A porch floor is more utilitarian than the one in the living room, but it doesn't have to look that way. A porch provides opportunities to use flooring materials you normally wouldn't use in the house, and some are downright striking. Available options depend on the nature of the subfloor -- stone and tile work best on a concrete pad, while wood works best on wood joists. You can even build a floor on sand.
Wood Porch Floors
Softwood isn't always the best choice for interior floors, but it works well for a porch -- especially a rot-resistant variety such as cedar and redwood. Besides being weatherproof, both of these materials boast mellow shades of tan and pink that form interesting patterns. Southern yellow pine is a common porch and deck material in the eastern states, and when pressure-treated, it's as weatherproof as any other wood, although you may need to spruce it up with a coat of paint. Durable hardwoods, such as ipe or mahogany, can be especially classy choices for a porch, although ipe is so hard that it takes a bit more effort to install than other wood species.
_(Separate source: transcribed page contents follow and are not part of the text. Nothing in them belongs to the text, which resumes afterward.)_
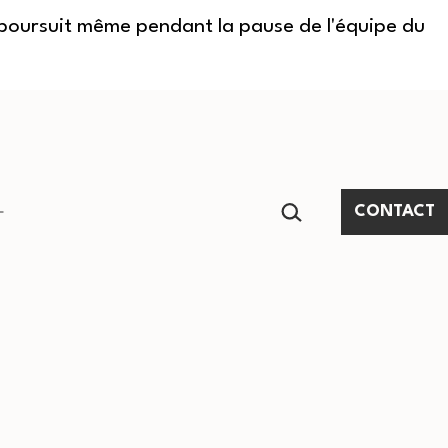
e poursuit même pendant la pause de l'équipe du
RECHERCHER…
CONTACT
Ouvrir
le
menu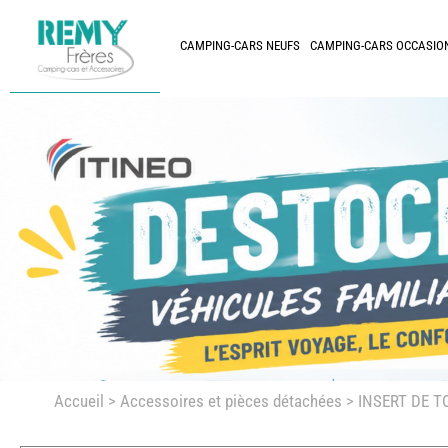
CAMPING-CARS NEUFS
CAMPING-CARS OCCASIO
Accueil
>
Accessoires et pièces détachées >
INSERT DE T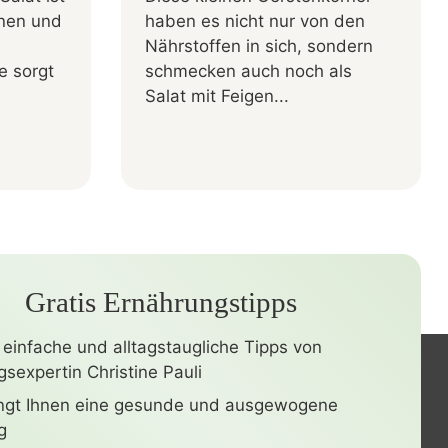
rnen und
haben es nicht nur von den
Nährstoffen in sich, sondern
fe sorgt
schmecken auch noch als
Salat mit Feigen...
Gratis Ernährungstipps
 einfache und alltagstaugliche Tipps von
sexpertin Christine Pauli
ingt Ihnen eine gesunde und ausgewogene
g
Dressing Up Your Concrete Pad
If your porch is built on a concrete pad, you may not have to look any farther than a paint store for an attractive finish. Two coats of latex floor enamel on an undercoating of floor primer, followed by two coats of clear polyurethane, make a long-lasting finish to which you can can add your own creative touch with inventive color choices. You can also cover your concrete pad with laminate flooring, but if the porch is exposed, it's safer to use luxury vinyl. This water-resistant material comes in click-lock planks similar to laminate planks, and it's manufactured in patterns that resemble wood or tiles.
Slate and Tile Options
Slate and tile are two other possibilities for covering a concrete pad; either can also work on a properly supported and reinforced wood subfloor covered with a layer of cement board. Slip-proof textured tiles are preferable to smooth ones if the porch is exposed to rain; slate has a naturally textured, slip-proof surface. You have many color options when you work with tile, but you're limited to shades of gray when you choose slate. Fortunately, gray is a neutral color that you can successfully combine with just about any paint color or building material.
Brick and Sand
If your porch is at ground level and you haven't decided on a subfloor, you may want to consider laying bricks in a substrate of sand. This simple technique eliminates the need for a concrete pour, and it allows you to extend the floor outside the porch area onto the patio without much trouble. You need a solid perimeter constructed with brick, pressure-treated lumber or concrete to contain the sand, and you can lay the bricks end-to-end, in a herringbone pattern or a combination of patterns. Construct the porch roof and walls on posts.